Building a Machine Learning Model

The data extracted from earnings call transcripts can be used as input for a machine learning model to predict stock price fluctuations.
Commonly used algorithms include:

  • Linear Regression
  • Random Forest
  • Support Vector Machine
  • Neural Networks

4. Model Training

Below is a simple example of training a machine learning model.
We will build a random forest model using the Scikit-learn library.


from sklearn.model_selection import train_test_split
from sklearn.ensemble import RandomForestRegressor
from sklearn.metrics import mean_squared_error

# Prepare Data
X = [...]  # Features
y = [...]  # Target variable (stock price change)

X_train, X_test, y_train, y_test = train_test_split(X, y, test_size=0.2, random_state=42)

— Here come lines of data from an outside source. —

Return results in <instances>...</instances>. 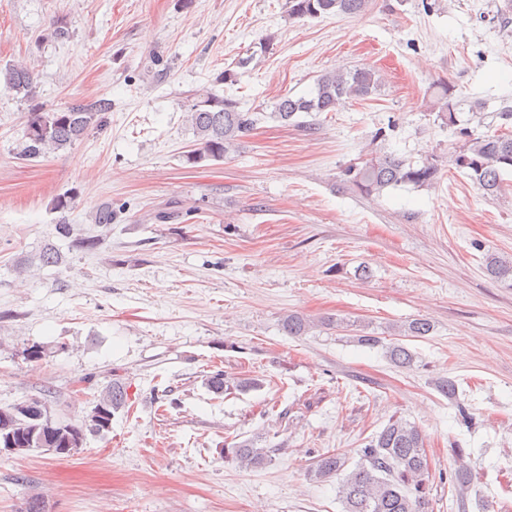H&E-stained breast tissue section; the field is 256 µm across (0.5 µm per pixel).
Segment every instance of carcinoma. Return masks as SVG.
Here are the masks:
<instances>
[{"label":"carcinoma","instance_id":"obj_1","mask_svg":"<svg viewBox=\"0 0 512 512\" xmlns=\"http://www.w3.org/2000/svg\"><path fill=\"white\" fill-rule=\"evenodd\" d=\"M370 0H288V16L296 19L322 16L353 15L364 12ZM0 73L10 90L23 95L27 101L36 93L35 74L22 64H8ZM382 85L378 70L364 66L343 72L320 75L309 96L284 94L274 103L272 117L294 123L305 129L310 125L297 121L300 113L334 112L347 99L366 100L375 95ZM434 109L448 126L458 125V102L454 101V86L439 81L433 86ZM112 101L107 98L75 100L62 108L46 109L36 106L25 122L22 160H33L72 147L98 126L102 115L111 111ZM187 120L196 133L199 147L188 159L219 160L230 149L254 130L255 112L244 111L240 103L219 95L215 90L202 88L191 94L185 105ZM448 162L458 169L468 170V176L488 197L501 194L502 172L512 170V133L495 131L492 134L468 135L466 143L448 148ZM441 171L437 156H426L414 163L392 153L375 155L357 168H347V182L359 194L367 197L380 195L388 187L413 185L431 187L438 183ZM486 271L496 280L512 279V260L489 254ZM282 330L289 336H304L316 327L325 329H353L363 345L385 348L386 356L397 368L411 370L416 355L400 337H424L434 331L426 318H415L392 327L396 338L384 343L368 326L355 327L347 320L324 317L313 321L296 314L281 319ZM254 387L251 379L235 383L216 372L208 378V387L217 395L224 388ZM435 389L450 401L457 399L458 386L453 378L439 377L433 382ZM126 387L114 381L93 402L92 408L79 424L54 421L46 398L29 397L6 408H0V442L15 453L34 449L61 448L73 433L98 436L106 432L105 419L125 406ZM232 460L241 467H257L267 461L265 449L257 447V439L250 438L231 448ZM312 476L319 480L338 479V494L343 512H429V492L432 473L425 449V437L415 424L403 419H390L383 429L368 438L359 450V459L348 467V459L341 453L319 455ZM452 485L464 490L471 483V472L465 462V452L454 451L453 469L448 472Z\"/></svg>","mask_w":512,"mask_h":512}]
</instances>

# Train Random Forest Model
model = RandomForestRegressor()
model.fit(X_train, y_train)

# Evaluate Model
predictions = model.predict(X_test)
mse = mean_squared_error(y_test, predictions)
print(f'Mean Squared Error: {mse}')
    

Building a Deep Learning Model

Deep learning models have better pattern recognition capabilities over large datasets.
Let’s explore how to build deep learning models using Keras and TensorFlow.


from tensorflow.keras.models import Sequential
from tensorflow.keras.layers import Dense, LSTM
import numpy as np

# Prepare Data (dimension transformation needed for LSTM)
X = np.array([...]).reshape((num_samples, num_timesteps, num_features))
y = np.array([...])

# Model Configuration
model = Sequential()
model.add(LSTM(50, activation='relu', input_shape=(num_timesteps, num_features)))
model.add(Dense(1))
model.compile(optimizer='adam', loss='mse')

# Train Model
model.fit(X, y, epochs=200, verbose=0)
    

Conclusion

Algorithmic trading utilizing machine learning and deep learning provides insights based on unstructured data such as earnings call transcripts.
The series of processes involved in web scraping, text preprocessing, and machine learning modeling will be a significant aid in predicting market changes.
Properly utilizing these technologies in a constantly changing market environment will greatly increase the probability of achieving high returns.

The content covered in this course is only intended to help with basic understanding,
and further in-depth research and practice on each process are necessary.
The methodologies can vary widely depending on the quality and characteristics of the data,
and experiments with different models are required.
Therefore, do not forget that continuous learning and practice are essential.